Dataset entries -
_____
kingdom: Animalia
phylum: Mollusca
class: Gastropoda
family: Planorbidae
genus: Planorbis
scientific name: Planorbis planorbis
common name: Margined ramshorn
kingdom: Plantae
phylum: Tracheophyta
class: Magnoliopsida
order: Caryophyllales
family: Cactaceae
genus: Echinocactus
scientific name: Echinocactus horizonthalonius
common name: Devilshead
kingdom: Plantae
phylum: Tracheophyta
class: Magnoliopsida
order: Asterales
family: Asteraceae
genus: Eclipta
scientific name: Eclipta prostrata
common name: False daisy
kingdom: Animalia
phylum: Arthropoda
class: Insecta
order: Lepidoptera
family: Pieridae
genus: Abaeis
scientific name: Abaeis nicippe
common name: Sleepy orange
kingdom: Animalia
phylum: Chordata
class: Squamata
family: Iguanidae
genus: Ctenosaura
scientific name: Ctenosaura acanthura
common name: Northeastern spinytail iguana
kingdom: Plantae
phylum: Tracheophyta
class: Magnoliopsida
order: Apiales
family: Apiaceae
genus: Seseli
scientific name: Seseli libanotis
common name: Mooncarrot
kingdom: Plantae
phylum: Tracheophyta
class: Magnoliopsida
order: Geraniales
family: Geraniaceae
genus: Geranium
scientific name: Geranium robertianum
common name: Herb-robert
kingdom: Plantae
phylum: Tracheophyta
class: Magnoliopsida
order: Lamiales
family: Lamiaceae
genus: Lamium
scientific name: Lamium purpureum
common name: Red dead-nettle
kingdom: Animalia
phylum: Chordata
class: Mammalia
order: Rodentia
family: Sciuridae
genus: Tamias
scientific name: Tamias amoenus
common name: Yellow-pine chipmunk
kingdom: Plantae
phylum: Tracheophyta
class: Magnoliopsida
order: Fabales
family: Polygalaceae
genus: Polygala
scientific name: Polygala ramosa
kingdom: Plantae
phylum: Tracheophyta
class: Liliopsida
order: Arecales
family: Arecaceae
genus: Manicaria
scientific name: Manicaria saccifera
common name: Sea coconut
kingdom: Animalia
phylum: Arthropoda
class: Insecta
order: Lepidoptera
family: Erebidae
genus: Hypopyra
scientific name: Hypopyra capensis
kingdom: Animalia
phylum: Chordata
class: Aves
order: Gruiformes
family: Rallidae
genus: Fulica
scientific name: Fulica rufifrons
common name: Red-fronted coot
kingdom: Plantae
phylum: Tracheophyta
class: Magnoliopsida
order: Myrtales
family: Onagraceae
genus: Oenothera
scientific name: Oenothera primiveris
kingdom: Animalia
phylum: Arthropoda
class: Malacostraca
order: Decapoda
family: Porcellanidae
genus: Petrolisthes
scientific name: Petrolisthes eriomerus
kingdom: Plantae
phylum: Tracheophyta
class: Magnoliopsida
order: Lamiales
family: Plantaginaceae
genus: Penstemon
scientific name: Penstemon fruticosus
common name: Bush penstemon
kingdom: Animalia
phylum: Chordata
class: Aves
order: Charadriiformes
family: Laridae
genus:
_____
WRITTEN TASK - Render every line of the records above as a Markdown table with the columns "Row" and "Line," numbering the rows in order and leaving out blank lines.

REPLY -
| Row | Line |
|---|---|
| 1 | kingdom: Animalia |
| 2 | phylum: Mollusca |
| 3 | class: Gastropoda |
| 4 | family: Planorbidae |
| 5 | genus: Planorbis |
| 6 | scientific name: Planorbis planorbis |
| 7 | common name: Margined ramshorn |
| 8 | kingdom: Plantae |
| 9 | phylum: Tracheophyta |
| 10 | class: Magnoliopsida |
| 11 | order: Caryophyllales |
| 12 | family: Cactaceae |
| 13 | genus: Echinocactus |
| 14 | scientific name: Echinocactus horizonthalonius |
| 15 | common name: Devilshead |
| 16 | kingdom: Plantae |
| 17 | phylum: Tracheophyta |
| 18 | class: Magnoliopsida |
| 19 | order: Asterales |
| 20 | family: Asteraceae |
| 21 | genus: Eclipta |
| 22 | scientific name: Eclipta prostrata |
| 23 | common name: False daisy |
| 24 | kingdom: Animalia |
| 25 | phylum: Arthropoda |
| 26 | class: Insecta |
| 27 | order: Lepidoptera |
| 28 | family: Pieridae |
| 29 | genus: Abaeis |
| 30 | scientific name: Abaeis nicippe |
| 31 | common name: Sleepy orange |
| 32 | kingdom: Animalia |
| 33 | phylum: Chordata |
| 34 | class: Squamata |
| 35 | family: Iguanidae |
| 36 | genus: Ctenosaura |
| 37 | scientific name: Ctenosaura acanthura |
| 38 | common name: Northeastern spinytail iguana |
| 39 | kingdom: Plantae |
| 40 | phylum: Tracheophyta |
| 41 | class: Magnoliopsida |
| 42 | order: Apiales |
| 43 | family: Apiaceae |
| 44 | genus: Seseli |
| 45 | scientific name: Seseli libanotis |
| 46 | common name: Mooncarrot |
| 47 | kingdom: Plantae |
| 48 | phylum: Tracheophyta |
| 49 | class: Magnoliopsida |
| 50 | order: Geraniales |
| 51 | family: Geraniaceae |
| 52 | genus: Geranium |
| 53 | scientific name: Geranium robertianum |
| 54 | common name: Herb-robert |
| 55 | kingdom: Plantae |
| 56 | phylum: Tracheophyta |
| 57 | class: Magnoliopsida |
| 58 | order: Lamiales |
| 59 | family: Lamiaceae |
| 60 | genus: Lamium |
| 61 | scientific name: Lamium purpureum |
| 62 | common name: Red dead-nettle |
| 63 | kingdom: Animalia |
| 64 | phylum: Chordata |
| 65 | class: Mammalia |
| 66 | order: Rodentia |
| 67 | family: Sciuridae |
| 68 | genus: Tamias |
| 69 | scientific name: Tamias amoenus |
| 70 | common name: Yellow-pine chipmunk |
| 71 | kingdom: Plantae |
| 72 | phylum: Tracheophyta |
| 73 | class: Magnoliopsida |
| 74 | order: Fabales |
| 75 | family: Polygalaceae |
| 76 | genus: Polygala |
| 77 | scientific name: Polygala ramosa |
| 78 | kingdom: Plantae |
| 79 | phylum: Tracheophyta |
| 80 | class: Liliopsida |
| 81 | order: Arecales |
| 82 | family: Arecaceae |
| 83 | genus: Manicaria |
| 84 | scientific name: Manicaria saccifera |
| 85 | common name: Sea coconut |
| 86 | kingdom: Animalia |
| 87 | phylum: Arthropoda |
| 88 | class: Insecta |
| 89 | order: Lepidoptera |
| 90 | family: Erebidae |
| 91 | genus: Hypopyra |
| 92 | scientific name: Hypopyra capensis |
| 93 | kingdom: Animalia |
| 94 | phylum: Chordata |
| 95 | class: Aves |
| 96 | order: Gruiformes |
| 97 | family: Rallidae |
| 98 | genus: Fulica |
| 99 | scientific name: Fulica rufifrons |
| 100 | common name: Red-fronted coot |
| 101 | kingdom: Plantae |
| 102 | phylum: Tracheophyta |
| 103 | class: Magnoliopsida |
| 104 | order: Myrtales |
| 105 | family: Onagraceae |
| 106 | genus: Oenothera |
| 107 | scientific name: Oenothera primiveris |
| 108 | kingdom: Animalia |
| 109 | phylum: Arthropoda |
| 110 | class: Malacostraca |
| 111 | order: Decapoda |
| 112 | family: Porcellanidae |
| 113 | genus: Petrolisthes |
| 114 | scientific name: Petrolisthes eriomerus |
| 115 | kingdom: Plantae |
| 116 | phylum: Tracheophyta |
| 117 | class: Magnoliopsida |
| 118 | order: Lamiales |
| 119 | family: Plantaginaceae |
| 120 | genus: Penstemon |
| 121 | scientific name: Penstemon fruticosus |
| 122 | common name: Bush penstemon |
| 123 | kingdom: Animalia |
| 124 | phylum: Chordata |
| 125 | class: Aves |
| 126 | order: Charadriiformes |
| 127 | family: Laridae |
| 128 | genus: |